Cook stated, "I believe it's reasonable for it to be owned as part of a diversified portfolio," adding, with a laugh: "I'm no giving anyone investment advice by any means."
The executive continued to say that he has been interested in cryptocurrency since a long time.
He also said that NFTs are intriguing, but that it will take some time for them to be interesting to mainstream people.
In a larger interview, the interview covered other important topics for Apple and the wider tech industry. This included Apple's position regarding security, privacy and opening the App Store. Epic Games is currently suing Apple over this matter in an antitrust court case.
Cook got straight to the point about user choice. He noted that customers already have the option of choosing when they purchase a phone.

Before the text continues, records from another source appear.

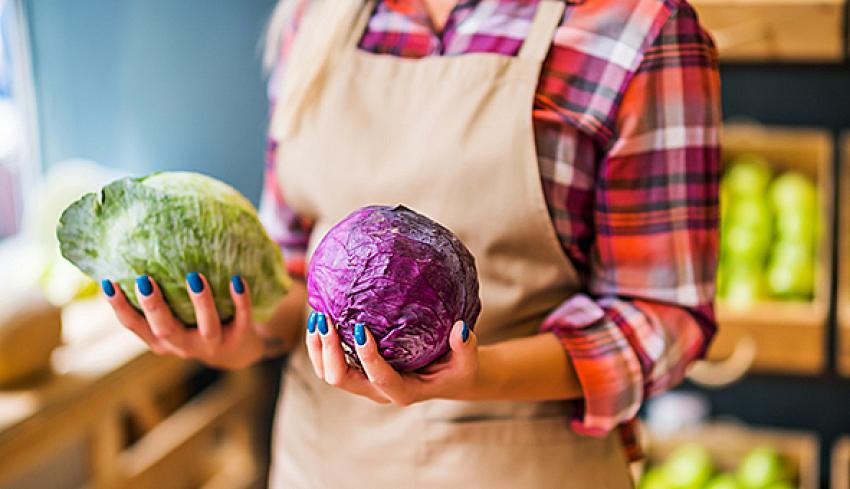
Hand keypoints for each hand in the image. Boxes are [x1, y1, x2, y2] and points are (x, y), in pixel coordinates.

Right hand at [101, 273, 269, 369]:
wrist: (238, 351)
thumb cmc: (195, 324)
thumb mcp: (174, 317)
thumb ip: (160, 296)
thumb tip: (134, 252)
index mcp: (162, 340)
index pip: (135, 326)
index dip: (120, 308)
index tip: (109, 283)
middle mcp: (184, 346)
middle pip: (166, 330)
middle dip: (154, 307)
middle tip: (144, 279)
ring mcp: (213, 345)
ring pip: (206, 328)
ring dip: (200, 303)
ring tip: (194, 276)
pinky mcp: (240, 339)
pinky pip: (242, 320)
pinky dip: (240, 301)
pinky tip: (238, 280)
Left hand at [305, 312, 479, 405]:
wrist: (452, 378)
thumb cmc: (460, 368)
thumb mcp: (468, 360)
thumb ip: (465, 347)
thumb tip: (460, 329)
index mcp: (405, 391)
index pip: (381, 379)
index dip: (368, 357)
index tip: (361, 328)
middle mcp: (379, 391)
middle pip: (343, 380)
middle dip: (330, 351)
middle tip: (326, 319)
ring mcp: (366, 383)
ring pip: (330, 374)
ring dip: (319, 348)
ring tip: (316, 316)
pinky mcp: (360, 372)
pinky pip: (330, 364)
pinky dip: (321, 345)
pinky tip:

Sideloading allows users to download apps from outside the app store.
Cook stated that "I believe people have that choice today...because you can sideload, and you can purchase an Android phone." That choice is available. If you're serious about buying an Android phone, you can go to a carrier shop.
Sideloading, in Apple's view, is too risky. It's also a way for Apple to lose millions of dollars today through the App Store and In-App Purchases, where it takes a cut of developer revenue.
Cook spoke about AR technology in general, but did not comment on Facebook's latest VR plans with Meta, or any possible Apple projects involving cars. He noted that Apple does not like to talk too much about the future.
He also detailed Apple's position on politics, noting that the company doesn’t have a political action committee (PAC), and defended Apple's service to the Chinese market.
He said, "I believe that as a company, we have a responsibility to do business wherever possible, because business is a huge catalyst." "I believe we should not pull up the drawbridge. Building bridges should be our goal. That's what I believe is key to business success. He said that we all speak up about different topics, and we both do so privately as well as publicly.